┌──
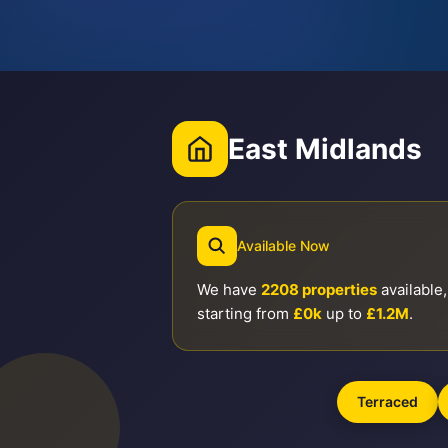
East Midlands
Available Now
We have
2208 properties
available,
starting from
£0k
up to
£1.2M
.
Terraced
└──
- _Exercise_:
Please repeat every record above exactly, but leave out the pictures.

- _Exercise answer_:
East Midlands
Available Now
We have
2208 properties
available,
starting from
£0k
up to
£1.2M
.
Terraced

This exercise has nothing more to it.